Together, these findings suggest that some children may benefit from closer, longer-term monitoring following mild TBI, and may require different types of intervention to reach developmental milestones. Our findings highlight potentially malleable prognostic factors (eg parent anxiety) associated with poor outcomes for children. While the pathways implicated in children’s recovery and parental anxiety are complex and likely to be inter-related, these factors should be considered when training clinicians in supporting the recovery of children experiencing persistent difficulties following mild TBI. For example, intervention efforts directed towards the optimisation of positive parenting behaviour may be helpful in addressing parental anxiety levels, as well as promoting children’s recovery.

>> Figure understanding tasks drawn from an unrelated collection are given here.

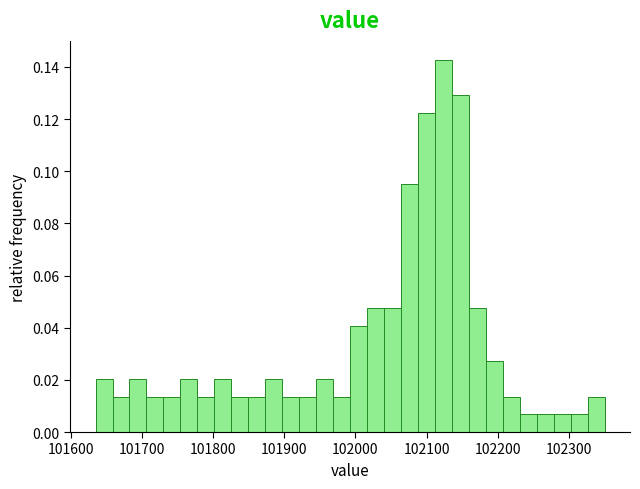

Around what value on the x-axis is the tallest bar? Give the approximate position of its centre, as read against the axis.

102120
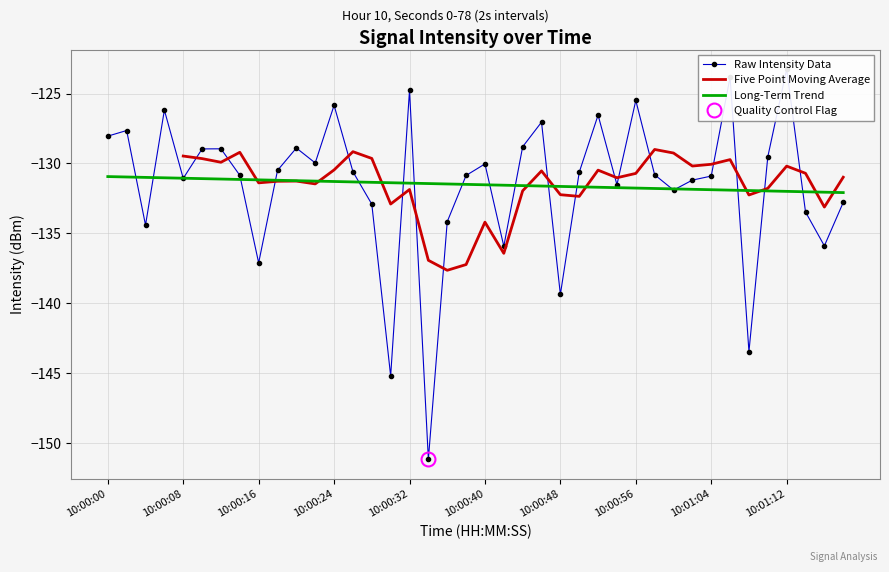

The Five Point Moving Average series shows -134.2 at 10:00:40. True or false?

True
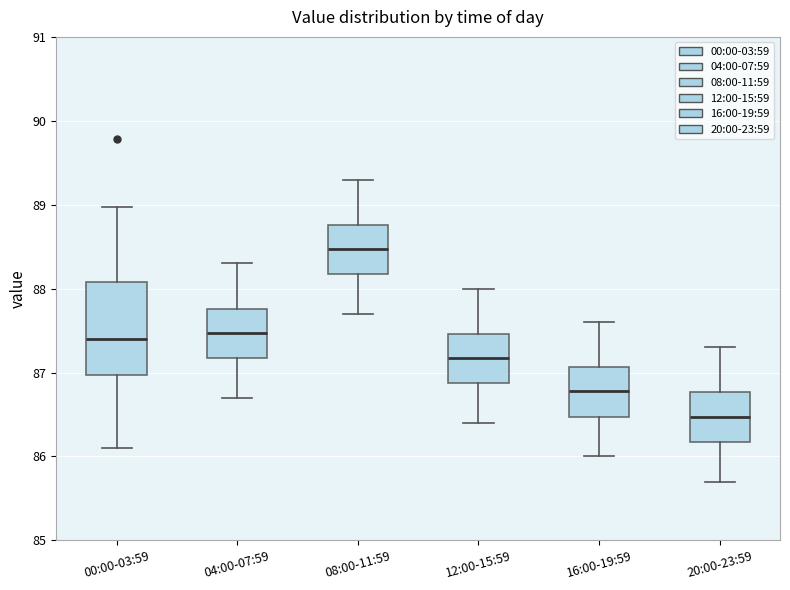

Which box has the highest median line?

08:00-11:59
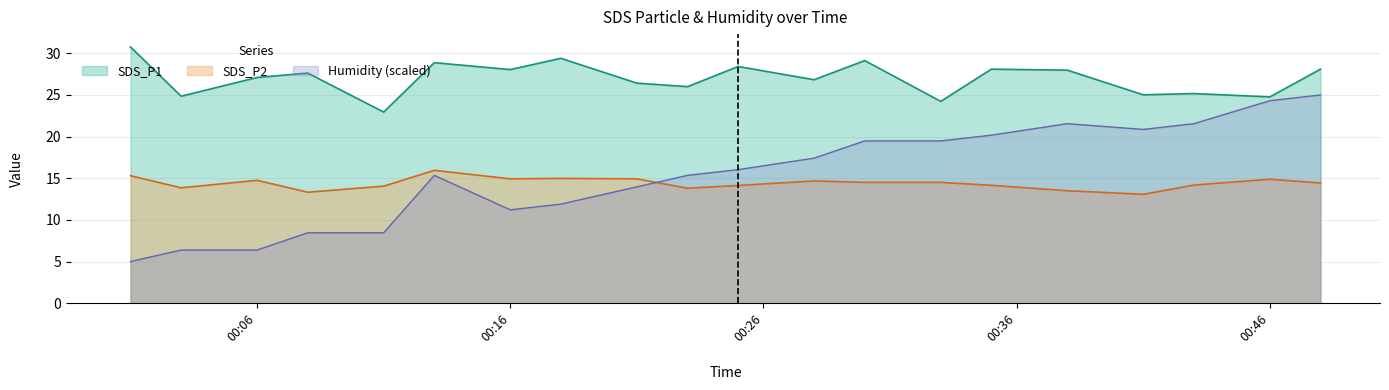

Rank the series by their maximum value, from lowest to highest.

SDS_P2, Humidity (scaled), SDS_P1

We used a measure of generalised cognitive function in the current analysis, so further work is needed to examine sub-components of cognitive function that follow different developmental trajectories, and therefore may be differentially affected by mild TBI. Further, the potential for longer-term associations between childhood mild TBI and poor developmental outcomes, and the identification of predictive factors beyond the first year of recovery are yet to be determined. These are needed to inform understanding of the full manifestation of childhood mild TBI, and to enable more accurate identification of children at-risk of unrelenting and potentially cumulative difficulties.


COMPETING INTERESTS

None.



ACKNOWLEDGEMENTS

The authors would like to acknowledge the children and their families, researchers and community-based, health-care providers involved in this study. Funding was provided by the Health Research Council of New Zealand (grant number 09/063A). The funders had no role in the study design, data collection and analysis, preparation of the manuscript or the decision to submit for publication.